[RECORDS FOR THIS TASK Boundary: Start]

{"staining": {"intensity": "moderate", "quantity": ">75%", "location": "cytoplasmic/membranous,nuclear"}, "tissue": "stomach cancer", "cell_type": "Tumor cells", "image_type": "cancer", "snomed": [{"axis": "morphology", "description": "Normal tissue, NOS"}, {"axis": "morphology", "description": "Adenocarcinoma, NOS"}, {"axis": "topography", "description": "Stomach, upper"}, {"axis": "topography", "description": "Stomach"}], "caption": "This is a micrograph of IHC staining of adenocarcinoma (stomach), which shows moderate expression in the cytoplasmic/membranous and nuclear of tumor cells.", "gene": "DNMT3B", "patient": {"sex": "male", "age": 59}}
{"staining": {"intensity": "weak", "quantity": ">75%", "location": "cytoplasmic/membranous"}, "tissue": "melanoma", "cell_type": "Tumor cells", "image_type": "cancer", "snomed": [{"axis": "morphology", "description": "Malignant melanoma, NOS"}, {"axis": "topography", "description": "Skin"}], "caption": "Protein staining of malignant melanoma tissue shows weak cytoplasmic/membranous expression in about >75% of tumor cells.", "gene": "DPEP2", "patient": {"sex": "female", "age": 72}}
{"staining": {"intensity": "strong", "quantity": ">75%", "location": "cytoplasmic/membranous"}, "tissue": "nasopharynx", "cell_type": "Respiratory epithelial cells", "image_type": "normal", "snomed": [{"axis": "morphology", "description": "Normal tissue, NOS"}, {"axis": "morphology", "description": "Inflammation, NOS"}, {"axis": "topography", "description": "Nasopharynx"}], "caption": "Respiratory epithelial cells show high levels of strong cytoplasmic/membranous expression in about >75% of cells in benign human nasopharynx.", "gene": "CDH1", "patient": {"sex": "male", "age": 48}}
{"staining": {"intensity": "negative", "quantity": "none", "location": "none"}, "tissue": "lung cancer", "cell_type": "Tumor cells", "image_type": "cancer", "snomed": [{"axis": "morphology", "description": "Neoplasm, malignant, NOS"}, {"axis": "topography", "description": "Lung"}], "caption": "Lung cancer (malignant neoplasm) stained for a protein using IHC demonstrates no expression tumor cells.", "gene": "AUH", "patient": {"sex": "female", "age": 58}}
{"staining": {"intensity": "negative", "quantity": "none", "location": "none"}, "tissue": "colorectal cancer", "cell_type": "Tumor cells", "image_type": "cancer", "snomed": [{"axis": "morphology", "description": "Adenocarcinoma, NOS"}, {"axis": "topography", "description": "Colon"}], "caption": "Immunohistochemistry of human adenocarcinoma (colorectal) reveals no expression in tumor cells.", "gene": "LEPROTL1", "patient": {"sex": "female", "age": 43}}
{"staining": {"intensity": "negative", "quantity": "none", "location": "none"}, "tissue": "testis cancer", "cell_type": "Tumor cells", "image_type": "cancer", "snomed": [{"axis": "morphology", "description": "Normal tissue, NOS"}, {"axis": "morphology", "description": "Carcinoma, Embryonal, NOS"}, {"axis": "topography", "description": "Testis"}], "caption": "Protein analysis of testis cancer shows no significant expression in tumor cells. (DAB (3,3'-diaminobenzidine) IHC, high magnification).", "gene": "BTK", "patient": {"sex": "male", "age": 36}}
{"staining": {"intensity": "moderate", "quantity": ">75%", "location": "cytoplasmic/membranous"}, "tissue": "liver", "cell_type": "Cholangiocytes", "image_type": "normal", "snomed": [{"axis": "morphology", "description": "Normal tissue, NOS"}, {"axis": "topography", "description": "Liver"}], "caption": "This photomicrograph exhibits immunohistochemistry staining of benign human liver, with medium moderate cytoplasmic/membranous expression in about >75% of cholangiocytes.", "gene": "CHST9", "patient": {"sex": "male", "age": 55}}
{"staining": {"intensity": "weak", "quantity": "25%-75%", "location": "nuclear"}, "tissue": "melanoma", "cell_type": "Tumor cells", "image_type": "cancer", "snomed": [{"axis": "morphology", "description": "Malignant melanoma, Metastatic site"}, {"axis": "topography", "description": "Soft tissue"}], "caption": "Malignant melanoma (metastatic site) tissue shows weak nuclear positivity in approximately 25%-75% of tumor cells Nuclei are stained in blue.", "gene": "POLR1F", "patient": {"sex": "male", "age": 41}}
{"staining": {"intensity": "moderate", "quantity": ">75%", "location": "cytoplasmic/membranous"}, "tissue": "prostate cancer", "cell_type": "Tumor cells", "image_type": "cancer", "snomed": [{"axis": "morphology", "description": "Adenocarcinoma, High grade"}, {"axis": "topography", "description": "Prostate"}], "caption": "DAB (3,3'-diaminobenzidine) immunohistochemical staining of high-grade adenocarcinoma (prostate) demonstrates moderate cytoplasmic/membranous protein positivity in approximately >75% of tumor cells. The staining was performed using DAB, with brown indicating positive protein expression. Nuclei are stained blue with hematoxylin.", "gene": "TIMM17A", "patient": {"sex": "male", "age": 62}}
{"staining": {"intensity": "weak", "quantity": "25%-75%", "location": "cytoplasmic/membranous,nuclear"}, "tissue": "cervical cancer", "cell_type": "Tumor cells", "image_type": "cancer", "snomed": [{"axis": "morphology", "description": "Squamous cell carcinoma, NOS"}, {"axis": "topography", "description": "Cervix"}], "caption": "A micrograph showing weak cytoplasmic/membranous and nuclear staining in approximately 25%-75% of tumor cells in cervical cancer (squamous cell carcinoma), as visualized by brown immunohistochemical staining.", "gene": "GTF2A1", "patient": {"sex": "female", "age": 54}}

[RECORDS FOR THIS TASK Boundary: End]

What you need to do is retype all the entries exactly as written.

{"staining": {"intensity": "moderate", "quantity": ">75%", "location": "cytoplasmic/membranous,nuclear"}, "tissue": "stomach cancer", "cell_type": "Tumor cells", "image_type": "cancer", "snomed": [{"axis": "morphology", "description": "Normal tissue, NOS"}, {"axis": "morphology", "description": "Adenocarcinoma, NOS"}, {"axis": "topography", "description": "Stomach, upper"}, {"axis": "topography", "description": "Stomach"}], "caption": "This is a micrograph of IHC staining of adenocarcinoma (stomach), which shows moderate expression in the cytoplasmic/membranous and nuclear of tumor cells.", "gene": "DNMT3B", "patient": {"sex": "male", "age": 59}}
{"staining": {"intensity": "weak", "quantity": ">75%", "location": "cytoplasmic/membranous"}, "tissue": "melanoma", "cell_type": "Tumor cells", "image_type": "cancer", "snomed": [{"axis": "morphology", "description": "Malignant melanoma, NOS"}, {"axis": "topography", "description": "Skin"}], "caption": "Protein staining of malignant melanoma tissue shows weak cytoplasmic/membranous expression in about >75% of tumor cells.", "gene": "DPEP2", "patient": {"sex": "female", "age": 72}}
{"staining": {"intensity": "strong", "quantity": ">75%", "location": "cytoplasmic/membranous"}, "tissue": "nasopharynx", "cell_type": "Respiratory epithelial cells", "image_type": "normal", "snomed": [{"axis": "morphology", "description": "Normal tissue, NOS"}, {"axis": "morphology", "description": "Inflammation, NOS"}, {"axis": "topography", "description": "Nasopharynx"}], "caption": "Respiratory epithelial cells show high levels of strong cytoplasmic/membranous expression in about >75% of cells in benign human nasopharynx.", "gene": "CDH1", "patient": {"sex": "male", "age": 48}}
{"staining": {"intensity": "negative", "quantity": "none", "location": "none"}, "tissue": "lung cancer", "cell_type": "Tumor cells", "image_type": "cancer", "snomed": [{"axis": "morphology", "description": "Neoplasm, malignant, NOS"}, {"axis": "topography", "description": "Lung"}], "caption": "Lung cancer (malignant neoplasm) stained for a protein using IHC demonstrates no expression tumor cells.", "gene": "AUH", "patient": {"sex": "female", "age": 58}}
{"staining": {"intensity": "negative", "quantity": "none", "location": "none"}, "tissue": "colorectal cancer", "cell_type": "Tumor cells", "image_type": "cancer", "snomed": [{"axis": "morphology", "description": "Adenocarcinoma, NOS"}, {"axis": "topography", "description": "Colon"}], "caption": "Immunohistochemistry of human adenocarcinoma (colorectal) reveals no expression in tumor cells.", "gene": "LEPROTL1", "patient": {"sex": "female", "age": 43}}
{"staining": {"intensity": "negative", "quantity": "none", "location": "none"}, "tissue": "testis cancer", "cell_type": "Tumor cells", "image_type": "cancer", "snomed": [{"axis": "morphology", "description": "Normal tissue, NOS"}, {"axis": "morphology", "description": "Carcinoma, Embryonal, NOS"}, {"axis": "topography", "description": "Testis"}], "caption": "Protein analysis of testis cancer shows no significant expression in tumor cells. (DAB (3,3'-diaminobenzidine) IHC, high magnification).", "gene": "BTK", "patient": {"sex": "male", "age": 36}}
{"staining": {"intensity": "moderate", "quantity": ">75%", "location": "cytoplasmic/membranous"}, "tissue": "liver", "cell_type": "Cholangiocytes", "image_type": "normal", "snomed": [{"axis": "morphology", "description": "Normal tissue, NOS"}, {"axis": "topography", "description": "Liver"}], "caption": "This photomicrograph exhibits immunohistochemistry staining of benign human liver, with medium moderate cytoplasmic/membranous expression in about >75% of cholangiocytes.", "gene": "CHST9", "patient": {"sex": "male", "age": 55}}
{"staining": {"intensity": "weak", "quantity": "25%-75%", "location": "nuclear"}, "tissue": "melanoma", "cell_type": "Tumor cells", "image_type": "cancer", "snomed": [{"axis": "morphology", "description": "Malignant melanoma, Metastatic site"}, {"axis": "topography", "description": "Soft tissue"}], "caption": "Malignant melanoma (metastatic site) tissue shows weak nuclear positivity in approximately 25%-75% of tumor cells Nuclei are stained in blue.", "gene": "POLR1F", "patient": {"sex": "male", "age": 41}}
{"staining": {"intensity": "moderate", "quantity": ">75%", "location": "cytoplasmic/membranous"}, "tissue": "prostate cancer", "cell_type": "Tumor cells", "image_type": "cancer", "snomed": [{"axis": "morphology", "description": "Adenocarcinoma, High grade"}, {"axis": "topography", "description": "Prostate"}], "caption": "DAB (3,3'-diaminobenzidine) immunohistochemical staining of high-grade adenocarcinoma (prostate) demonstrates moderate cytoplasmic/membranous protein positivity in approximately >75% of tumor cells. The staining was performed using DAB, with brown indicating positive protein expression. Nuclei are stained blue with hematoxylin.", "gene": "TIMM17A", "patient": {"sex": "male", "age": 62}}
{"staining": {"intensity": "weak", "quantity": "25%-75%", "location": "cytoplasmic/membranous,nuclear"}, "tissue": "cervical cancer", "cell_type": "Tumor cells", "image_type": "cancer", "snomed": [{"axis": "morphology", "description": "Squamous cell carcinoma, NOS"}, {"axis": "topography", "description": "Cervix"}], "caption": "A micrograph showing weak cytoplasmic/membranous and nuclear staining in approximately 25%-75% of tumor cells in cervical cancer (squamous cell carcinoma), as visualized by brown immunohistochemical staining.", "gene": "GTF2A1", "patient": {"sex": "female", "age": 54}}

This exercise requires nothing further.